Lo vio cruzar una puerta y entrecerrarla. Escuchó un potente grito, como el anterior, y cuando entró vio un cadáver en el umbral, acuchillado, pero nada más. Pierre no estaba en ninguna parte, y al ver las paredes de la habitación supo que su presa también era hechicero de Porté, y mucho mejor que él a decir verdad.
Dio vuelta el cuerpo con el pie y gritó al reconocerlo:
-¡El Príncipe ha muerto! ¡El Príncipe ha muerto!


Imagínense ésto pero con un cadáver sangrante en el piso.


Rodrigo


La reacción del Príncipe al escuchar tan bizarro aviso fue instantánea: su piel se tiñó de blanco, su respiración se cortó, su mano fue a parar a su pecho, y sus ojos a las escaleras.

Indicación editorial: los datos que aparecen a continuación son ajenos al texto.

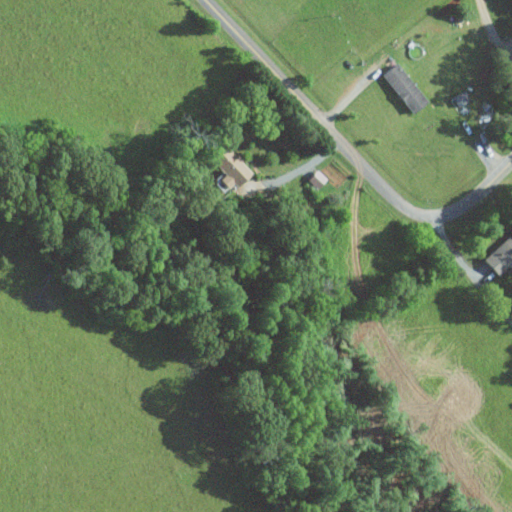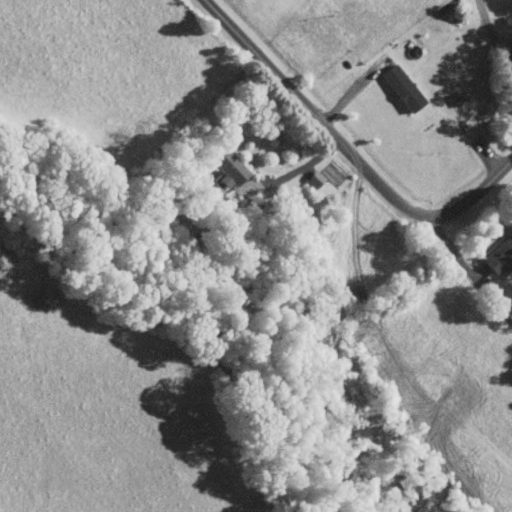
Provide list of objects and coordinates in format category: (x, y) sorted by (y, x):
road: (494, 34)
building: (401, 88)
road: (347, 151)
building: (227, 167)
road: (299, 170)
building: (499, 257)
road: (468, 272)
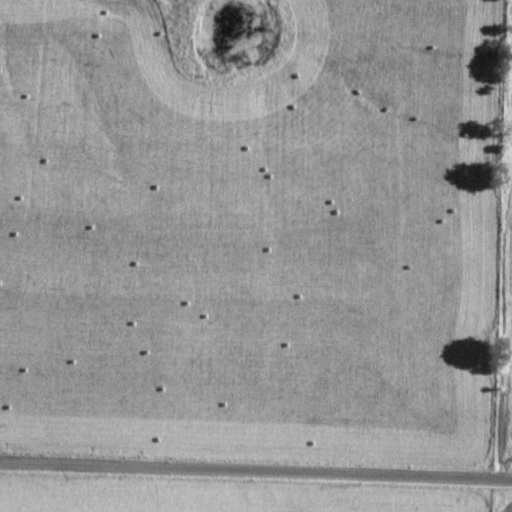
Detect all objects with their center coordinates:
road: (256, 472)
crop: (502, 501)
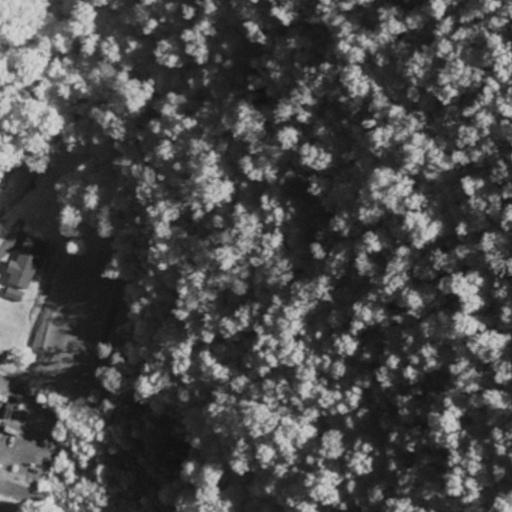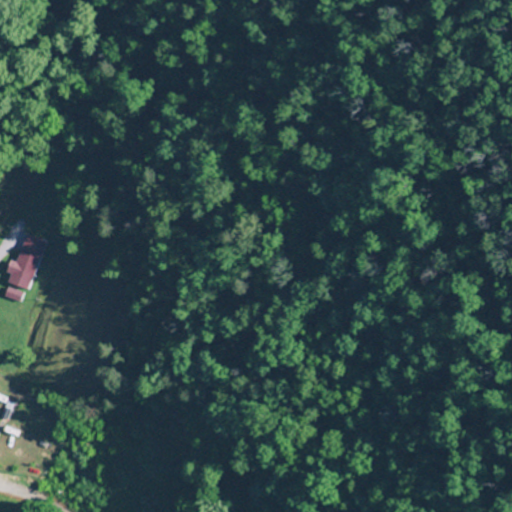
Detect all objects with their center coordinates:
building: (24, 262)
building: (161, 453)
road: (29, 495)
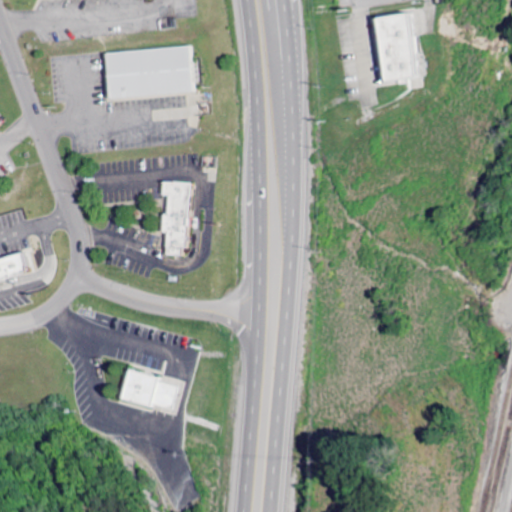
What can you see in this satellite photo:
road: (95, 12)
building: (398, 49)
building: (153, 70)
building: (149, 75)
road: (61, 198)
building: (180, 214)
building: (175, 218)
road: (260, 255)
road: (293, 256)
building: (15, 264)
building: (12, 267)
road: (164, 306)
building: (149, 393)
railway: (495, 441)
railway: (500, 463)
road: (508, 498)
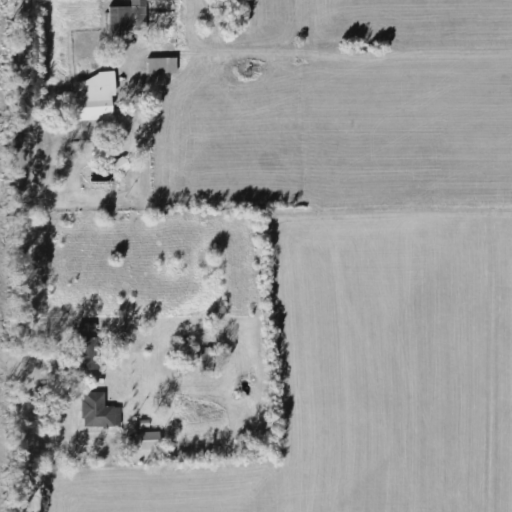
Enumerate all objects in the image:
building: (121, 16)
building: (160, 66)
building: (92, 97)
road: (32, 330)
building: (82, 353)
building: (204, 356)
building: (97, 412)
building: (144, 441)
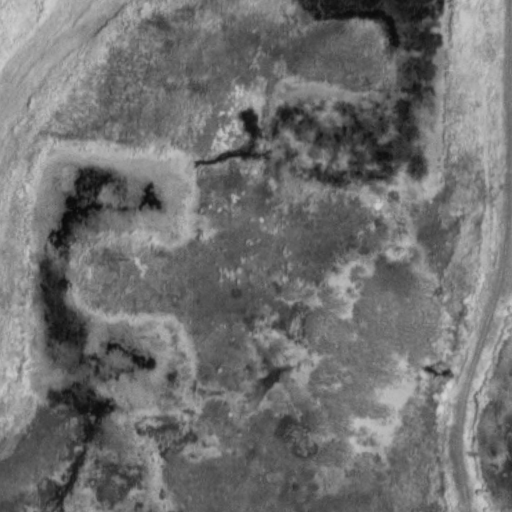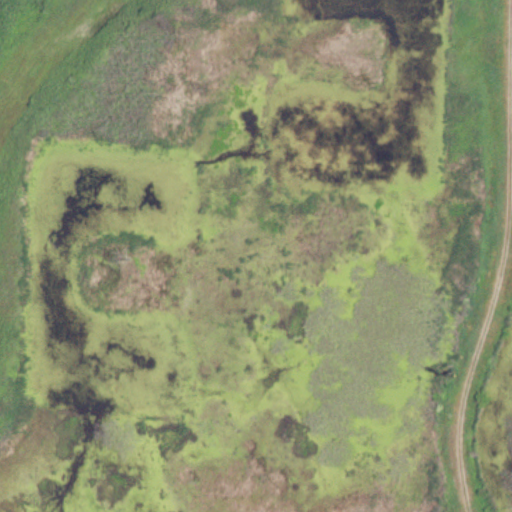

El grito tenía acento montaignese, aunque fuera emitido en vodaccio, y rápidamente los guardias del gobernante subieron bajando al noble que había visto antes hablando con los revoltosos, el que había visto huir por el balcón hacía sólo unos momentos.
Rodrigo tuvo que soltar las manos de la increíblemente bella y seductora dama que era la hija del Príncipe, y vio cómo éste interrogaba en público al montaignese.
El grupo de gente del Imperio de la Media Luna que había estado dando vueltas por allí se quedó paralizado, como temiendo algo, y suspiraron algo aliviados cuando escuchó al fin la conclusión del regente:
-Quedará usted detenido en los aposentos de mi hijo hasta nuevo aviso. Se lo acusa de asesinarlo. Si intenta escapar, no dude en que lo perseguiré, pues tengo al mejor hechicero Porté del mundo a mi cargo.
Señaló con ese gesto a uno de sus guardias, que inclinó la cabeza.
El Príncipe empezó a repartir órdenes a todos los presentes, repartiendo sus guardias entre los pisos y haciendo un gesto particularmente comunicativo a su hechicero personal. Luego notó, al mismo tiempo que el castellano, la ausencia de los avaloneses revoltosos, aunque uno de ellos sí había quedado allí.
Rodrigo, siguiendo una corazonada, se adelantó.

-Señor, si me permite, quisiera ayudarlo con la investigación.